I have never seen this effect discussed, so I would be interested in
links to previous discussions, if any.
David Bailey
http://www.dbaileyconsultancy.co.uk
This is a known effect. There is a special command Update, used in such
cases to force Mathematica to propagate changes like the one you discuss.
For the case at hand:
In[86]:= ClearAll[f];
test = g[f[a]]
Out[87]= g[f[a]]
In[88]:= switch = False;
f[x_] := x^2 /; switch
In[90]:= test
Out[90]= g[f[a]]
In[91]:= switch = True;
In[92]:= test
Out[92]= g[f[a]]
In[93]:= Update[f];
test
Out[94]= g[a^2]
I have an impression that switches in conditions are a major source of such
situations (at least, I was bitten by this more than once and every time in
this setting). My guess is that the reason may be that patterns and
definitions are optimized internally for a faster dispatch, and not
re-evaluating such conditional switches may be a part of the optimization,
as you suggested.
Regards,
Leonid
It is, in some views, an error, to define and implement a programming
language with a semantics that is not deterministic, but depends on (for
example) on the page in random access memory on which an expression is
stored, to tell how it will be evaluated.
Or call Update.
I suspect this "feature" is unique to Mathematica among programming
languages commercially supported. The fact that this is "known" to some
people does not make it harmless. The fact that it almost never affects
people does not make it harmless either.
RJF
I do not see how this feature (of needing Update to handle conditional
dependencies) is nondeterministic. Certainly it is documented in a way
that implies it would be deterministic with respect to memory layout.
See Documentation Center > Update > Basic Examples.
As for harmlessness, I'd suggest that use of conditional definitions in
a way that would require Update is, in effect, signing a release form.
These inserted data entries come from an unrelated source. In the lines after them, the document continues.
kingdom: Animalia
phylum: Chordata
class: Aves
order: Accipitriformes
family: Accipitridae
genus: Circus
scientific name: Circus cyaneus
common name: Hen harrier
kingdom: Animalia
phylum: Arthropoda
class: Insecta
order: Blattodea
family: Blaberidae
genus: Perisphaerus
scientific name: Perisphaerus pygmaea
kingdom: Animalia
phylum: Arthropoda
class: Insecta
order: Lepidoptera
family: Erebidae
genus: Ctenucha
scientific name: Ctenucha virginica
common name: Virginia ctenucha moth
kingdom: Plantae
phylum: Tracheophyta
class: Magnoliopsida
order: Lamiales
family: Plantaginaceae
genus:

Something to the effect "I am a mature programmer and understand that my
funky code might have unanticipated consequences. I will debug it as
needed and not make a huge fuss over it on Usenet. (Did I mention that I
am a mature programmer?)"
Getting to the issue raised of design philosophy, I will comment that a
language not requiring an Update would probably be less well able than
Mathematica to emulate infinite evaluation. Some people like that
feature of evaluation semantics, others do not. While it predates my
time here, I am fairly sure infinite evaluation was an intentional
aspect of the Mathematica design. (Would be ironic, though, if we today
were all adhering to what was originally a coding error that escaped the
laboratory...)
Daniel Lichtblau
Wolfram Research
In practice, I find that the exhaustive execution feature of
Mathematica, is extremely useful, and if it is necessary to leave an
obscure exception like this, for the sake of efficiency, well so be it.